HOW HE SEES IT Free speech in Senate could be nuked



By ROBERT BYRD
WASHINGTON POST
WASHINGTON -- A "nuclear option" is targeting the Senate. No, this isn't some terrorist plot. Rather, some in the Senate are considering dropping a legislative bomb that threatens the rights to dissent, to unlimited debate and to freedom of speech.
President Bush has renominated 20 men and women to the federal bench, seven of whom the Senate rejected last year. To force a vote on these nominees, some senators are hoping to launch a parliamentary weapon aimed at the heart of open and extended debate. By a simple majority vote, a Senate filibuster on judicial appointments would be "nuked" for all time.
It starts with shutting off debate on judges, but it won't end there. This nuclear option could rob a senator of the right to speak out against an overreaching executive branch or a wrongheaded policy. It could destroy the Senate's very essence -- the constitutional privilege of free speech and debate.

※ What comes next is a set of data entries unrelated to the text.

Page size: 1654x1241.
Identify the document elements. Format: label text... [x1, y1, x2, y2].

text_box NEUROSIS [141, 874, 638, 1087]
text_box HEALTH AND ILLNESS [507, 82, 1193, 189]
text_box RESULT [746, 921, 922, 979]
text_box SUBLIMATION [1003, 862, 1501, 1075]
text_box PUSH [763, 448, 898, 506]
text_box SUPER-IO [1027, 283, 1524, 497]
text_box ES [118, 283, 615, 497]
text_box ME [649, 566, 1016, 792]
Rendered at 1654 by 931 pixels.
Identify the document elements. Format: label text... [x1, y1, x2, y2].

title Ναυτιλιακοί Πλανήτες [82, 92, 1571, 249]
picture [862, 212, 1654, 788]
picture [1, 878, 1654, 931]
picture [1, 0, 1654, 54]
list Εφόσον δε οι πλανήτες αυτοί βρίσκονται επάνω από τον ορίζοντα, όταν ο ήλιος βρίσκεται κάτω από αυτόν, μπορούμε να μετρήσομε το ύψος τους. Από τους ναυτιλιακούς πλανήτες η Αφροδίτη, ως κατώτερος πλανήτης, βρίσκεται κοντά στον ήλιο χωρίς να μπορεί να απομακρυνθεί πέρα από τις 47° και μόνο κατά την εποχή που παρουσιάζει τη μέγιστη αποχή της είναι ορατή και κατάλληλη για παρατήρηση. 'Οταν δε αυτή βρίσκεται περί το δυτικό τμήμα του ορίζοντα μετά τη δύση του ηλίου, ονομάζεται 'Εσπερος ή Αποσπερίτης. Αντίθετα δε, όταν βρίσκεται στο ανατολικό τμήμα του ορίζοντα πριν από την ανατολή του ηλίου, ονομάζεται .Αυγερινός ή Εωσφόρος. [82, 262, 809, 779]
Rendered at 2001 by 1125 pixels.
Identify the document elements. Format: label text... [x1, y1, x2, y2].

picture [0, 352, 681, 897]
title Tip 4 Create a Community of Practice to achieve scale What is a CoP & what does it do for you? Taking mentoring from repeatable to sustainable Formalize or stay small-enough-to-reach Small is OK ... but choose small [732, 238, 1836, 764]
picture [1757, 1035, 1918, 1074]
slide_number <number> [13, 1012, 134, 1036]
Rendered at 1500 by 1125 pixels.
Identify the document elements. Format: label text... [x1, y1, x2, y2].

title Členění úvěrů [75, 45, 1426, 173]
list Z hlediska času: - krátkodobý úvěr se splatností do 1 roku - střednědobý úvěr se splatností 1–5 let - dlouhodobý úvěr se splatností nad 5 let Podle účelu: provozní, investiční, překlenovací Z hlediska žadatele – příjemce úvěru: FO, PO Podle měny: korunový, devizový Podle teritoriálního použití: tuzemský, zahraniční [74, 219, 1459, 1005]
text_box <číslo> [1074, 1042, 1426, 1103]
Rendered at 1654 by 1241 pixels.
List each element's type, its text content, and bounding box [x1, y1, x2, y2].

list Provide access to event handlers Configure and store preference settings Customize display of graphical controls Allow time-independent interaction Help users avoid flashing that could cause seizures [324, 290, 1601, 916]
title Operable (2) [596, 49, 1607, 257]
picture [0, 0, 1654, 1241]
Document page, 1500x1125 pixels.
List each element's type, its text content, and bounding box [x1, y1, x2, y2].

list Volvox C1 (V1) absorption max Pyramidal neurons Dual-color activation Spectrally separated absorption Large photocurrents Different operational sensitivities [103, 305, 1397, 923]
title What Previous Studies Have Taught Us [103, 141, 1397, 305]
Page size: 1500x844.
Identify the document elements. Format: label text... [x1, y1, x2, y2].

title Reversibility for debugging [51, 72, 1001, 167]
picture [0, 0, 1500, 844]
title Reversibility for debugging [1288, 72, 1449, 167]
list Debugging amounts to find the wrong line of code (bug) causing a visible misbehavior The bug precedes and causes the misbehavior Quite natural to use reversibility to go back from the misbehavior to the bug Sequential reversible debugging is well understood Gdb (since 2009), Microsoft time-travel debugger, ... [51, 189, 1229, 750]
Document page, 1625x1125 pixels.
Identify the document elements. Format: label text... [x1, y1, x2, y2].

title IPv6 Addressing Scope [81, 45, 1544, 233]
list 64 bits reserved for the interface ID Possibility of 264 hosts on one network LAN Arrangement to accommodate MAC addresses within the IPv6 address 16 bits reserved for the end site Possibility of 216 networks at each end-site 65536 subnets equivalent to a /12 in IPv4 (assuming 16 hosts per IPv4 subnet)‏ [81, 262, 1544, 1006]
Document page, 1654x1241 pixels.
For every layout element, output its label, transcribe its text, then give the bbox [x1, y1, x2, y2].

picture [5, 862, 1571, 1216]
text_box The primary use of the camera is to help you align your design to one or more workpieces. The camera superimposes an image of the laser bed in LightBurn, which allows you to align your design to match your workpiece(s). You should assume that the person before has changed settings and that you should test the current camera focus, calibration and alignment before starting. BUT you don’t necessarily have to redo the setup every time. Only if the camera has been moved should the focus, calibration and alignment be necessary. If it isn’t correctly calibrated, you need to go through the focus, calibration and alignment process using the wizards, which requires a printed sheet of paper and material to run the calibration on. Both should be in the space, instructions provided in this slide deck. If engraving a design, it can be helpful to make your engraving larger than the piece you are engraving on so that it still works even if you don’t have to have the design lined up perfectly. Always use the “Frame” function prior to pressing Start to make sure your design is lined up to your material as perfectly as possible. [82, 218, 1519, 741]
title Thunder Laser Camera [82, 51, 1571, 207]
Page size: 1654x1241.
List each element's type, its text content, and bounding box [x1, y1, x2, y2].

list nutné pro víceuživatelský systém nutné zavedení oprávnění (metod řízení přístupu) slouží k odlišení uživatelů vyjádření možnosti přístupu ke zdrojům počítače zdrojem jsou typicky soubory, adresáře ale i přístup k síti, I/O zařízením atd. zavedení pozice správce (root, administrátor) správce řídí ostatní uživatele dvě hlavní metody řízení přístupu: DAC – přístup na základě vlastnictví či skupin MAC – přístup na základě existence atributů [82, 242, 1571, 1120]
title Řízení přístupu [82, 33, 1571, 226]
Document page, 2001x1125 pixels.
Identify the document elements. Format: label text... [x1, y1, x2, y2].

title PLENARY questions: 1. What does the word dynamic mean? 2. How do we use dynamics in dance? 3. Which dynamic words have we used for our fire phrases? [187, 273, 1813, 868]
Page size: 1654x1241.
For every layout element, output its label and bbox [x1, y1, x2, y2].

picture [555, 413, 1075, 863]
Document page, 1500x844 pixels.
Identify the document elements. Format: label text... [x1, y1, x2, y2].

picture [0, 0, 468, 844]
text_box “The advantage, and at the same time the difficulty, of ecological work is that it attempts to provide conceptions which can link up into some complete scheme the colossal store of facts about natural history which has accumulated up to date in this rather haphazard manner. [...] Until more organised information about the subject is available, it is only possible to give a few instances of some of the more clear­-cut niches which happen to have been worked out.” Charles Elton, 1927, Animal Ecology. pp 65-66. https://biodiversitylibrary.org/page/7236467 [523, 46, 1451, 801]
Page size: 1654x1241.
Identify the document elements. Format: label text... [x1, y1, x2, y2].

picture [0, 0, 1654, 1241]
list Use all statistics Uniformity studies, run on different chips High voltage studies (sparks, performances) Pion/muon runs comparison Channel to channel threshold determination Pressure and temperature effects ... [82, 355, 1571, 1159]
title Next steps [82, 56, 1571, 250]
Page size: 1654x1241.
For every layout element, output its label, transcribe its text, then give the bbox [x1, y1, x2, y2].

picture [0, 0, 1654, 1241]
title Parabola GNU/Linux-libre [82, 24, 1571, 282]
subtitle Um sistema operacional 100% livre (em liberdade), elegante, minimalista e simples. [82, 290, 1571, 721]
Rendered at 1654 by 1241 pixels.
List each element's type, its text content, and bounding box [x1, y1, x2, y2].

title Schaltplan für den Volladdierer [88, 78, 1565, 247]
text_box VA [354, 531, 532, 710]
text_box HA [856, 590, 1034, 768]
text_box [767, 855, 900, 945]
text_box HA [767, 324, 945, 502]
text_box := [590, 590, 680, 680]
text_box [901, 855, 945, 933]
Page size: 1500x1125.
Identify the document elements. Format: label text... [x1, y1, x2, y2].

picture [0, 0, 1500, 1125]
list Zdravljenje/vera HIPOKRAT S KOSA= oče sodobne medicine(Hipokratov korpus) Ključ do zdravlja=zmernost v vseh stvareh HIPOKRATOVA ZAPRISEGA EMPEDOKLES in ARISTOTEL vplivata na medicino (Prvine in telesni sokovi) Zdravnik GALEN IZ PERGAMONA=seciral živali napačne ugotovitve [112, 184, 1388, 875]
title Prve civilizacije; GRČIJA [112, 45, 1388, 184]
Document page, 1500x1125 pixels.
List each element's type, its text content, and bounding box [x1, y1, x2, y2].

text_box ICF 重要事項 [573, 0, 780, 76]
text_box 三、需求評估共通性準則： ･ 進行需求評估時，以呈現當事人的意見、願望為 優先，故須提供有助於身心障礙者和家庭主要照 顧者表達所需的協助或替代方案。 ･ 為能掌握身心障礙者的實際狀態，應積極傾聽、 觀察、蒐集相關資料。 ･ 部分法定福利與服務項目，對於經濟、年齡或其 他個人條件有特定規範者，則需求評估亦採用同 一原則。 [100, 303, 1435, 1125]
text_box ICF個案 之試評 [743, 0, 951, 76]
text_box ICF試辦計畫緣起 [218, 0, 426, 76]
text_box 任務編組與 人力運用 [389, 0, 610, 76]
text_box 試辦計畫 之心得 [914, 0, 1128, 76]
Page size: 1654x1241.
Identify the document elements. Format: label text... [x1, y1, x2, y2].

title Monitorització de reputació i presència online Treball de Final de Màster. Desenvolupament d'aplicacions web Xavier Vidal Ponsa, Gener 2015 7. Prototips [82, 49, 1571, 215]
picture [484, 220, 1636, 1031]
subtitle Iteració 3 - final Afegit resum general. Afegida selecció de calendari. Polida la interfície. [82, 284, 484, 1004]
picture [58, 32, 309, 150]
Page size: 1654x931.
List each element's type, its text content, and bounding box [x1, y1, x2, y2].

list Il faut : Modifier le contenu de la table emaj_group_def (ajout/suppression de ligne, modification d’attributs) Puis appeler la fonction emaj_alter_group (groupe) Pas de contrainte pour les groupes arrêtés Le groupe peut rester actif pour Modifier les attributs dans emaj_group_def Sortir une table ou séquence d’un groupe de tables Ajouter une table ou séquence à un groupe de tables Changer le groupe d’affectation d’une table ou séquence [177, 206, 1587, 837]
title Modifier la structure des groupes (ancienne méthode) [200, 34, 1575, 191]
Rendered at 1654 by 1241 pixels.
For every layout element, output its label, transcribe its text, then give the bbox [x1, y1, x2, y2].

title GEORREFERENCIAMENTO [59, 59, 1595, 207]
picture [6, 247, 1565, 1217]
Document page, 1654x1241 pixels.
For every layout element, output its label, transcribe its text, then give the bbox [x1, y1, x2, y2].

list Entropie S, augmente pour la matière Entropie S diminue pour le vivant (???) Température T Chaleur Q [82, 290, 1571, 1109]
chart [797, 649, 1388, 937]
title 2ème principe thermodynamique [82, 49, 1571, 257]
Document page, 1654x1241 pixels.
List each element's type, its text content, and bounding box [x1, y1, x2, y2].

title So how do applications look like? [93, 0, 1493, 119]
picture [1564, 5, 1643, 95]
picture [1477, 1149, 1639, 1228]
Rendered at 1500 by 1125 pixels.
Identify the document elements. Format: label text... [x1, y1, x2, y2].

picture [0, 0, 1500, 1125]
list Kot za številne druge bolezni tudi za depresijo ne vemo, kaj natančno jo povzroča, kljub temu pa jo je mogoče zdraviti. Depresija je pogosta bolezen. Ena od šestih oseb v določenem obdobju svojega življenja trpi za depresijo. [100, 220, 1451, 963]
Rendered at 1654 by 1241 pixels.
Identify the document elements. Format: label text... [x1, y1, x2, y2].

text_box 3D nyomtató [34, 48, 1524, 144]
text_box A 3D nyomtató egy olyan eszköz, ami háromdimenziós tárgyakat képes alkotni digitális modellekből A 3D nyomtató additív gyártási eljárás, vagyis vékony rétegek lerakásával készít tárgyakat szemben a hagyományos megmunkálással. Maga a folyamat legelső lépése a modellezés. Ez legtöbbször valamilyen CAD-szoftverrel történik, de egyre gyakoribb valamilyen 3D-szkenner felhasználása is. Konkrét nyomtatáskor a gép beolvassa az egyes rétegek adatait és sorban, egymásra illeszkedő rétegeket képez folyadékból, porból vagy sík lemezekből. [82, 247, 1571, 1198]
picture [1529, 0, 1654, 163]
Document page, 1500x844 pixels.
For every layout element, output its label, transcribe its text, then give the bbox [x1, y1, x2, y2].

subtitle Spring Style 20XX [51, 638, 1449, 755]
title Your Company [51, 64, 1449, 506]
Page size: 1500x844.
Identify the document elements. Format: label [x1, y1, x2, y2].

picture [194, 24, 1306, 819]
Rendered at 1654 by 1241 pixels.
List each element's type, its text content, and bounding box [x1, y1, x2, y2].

To understand the danger, one needs to understand the Senate. The Framers created an institution designed not for speed or efficiency but as a place where mature wisdom would reside. They intended the Senate to be the stabilizer, the fence, the check on attempts at tyranny. To carry out that role, an individual senator has the right to speak, perhaps without limit, in order to expose an issue or draw attention to new or differing viewpoints. But this legislative nuclear option would mute dissent and gag opposition voices.
Up-or-down vote
We have heard the president call for an up-or-down vote on his judicial nominees. But nowhere in the Constitution is an up-or-down vote -- or even a vote at all -- guaranteed, and the president cannot reinterpret our nation's founding document to achieve his political goals. Those who disagree with the president in this matter will be labeled "obstructionists," but nothing could be further from the truth.
A federal judge is selected for a lifetime appointment. Senators must apply their best judgment to each selection. If a senator believes a nominee should not be confirmed, that senator has a duty not to consent to confirmation. Yet, for the temporary goal of confirming a handful of objectionable judicial nominees, those pushing the nuclear option would callously trample on freedom of speech and debate.
If senators are denied their right to free speech on judicial nominations, an attack on extended debate on all other matters cannot be far behind. This would mean no leverage for the minority to effect compromise, and no bargaining power for individual senators as they strive to represent the people of their states.
Yes, Americans believe in majority rule, but we also believe in minority rights. Our liberties can be truly secure only in a forum of open debate where minority views can be freely discussed. Leave it to the House to be the majoritarian body. Let the Senate continue to be the one in which a minority can have the freedom to protect a majority from its own folly.
X The writer is a Democratic senator from West Virginia and former majority leader.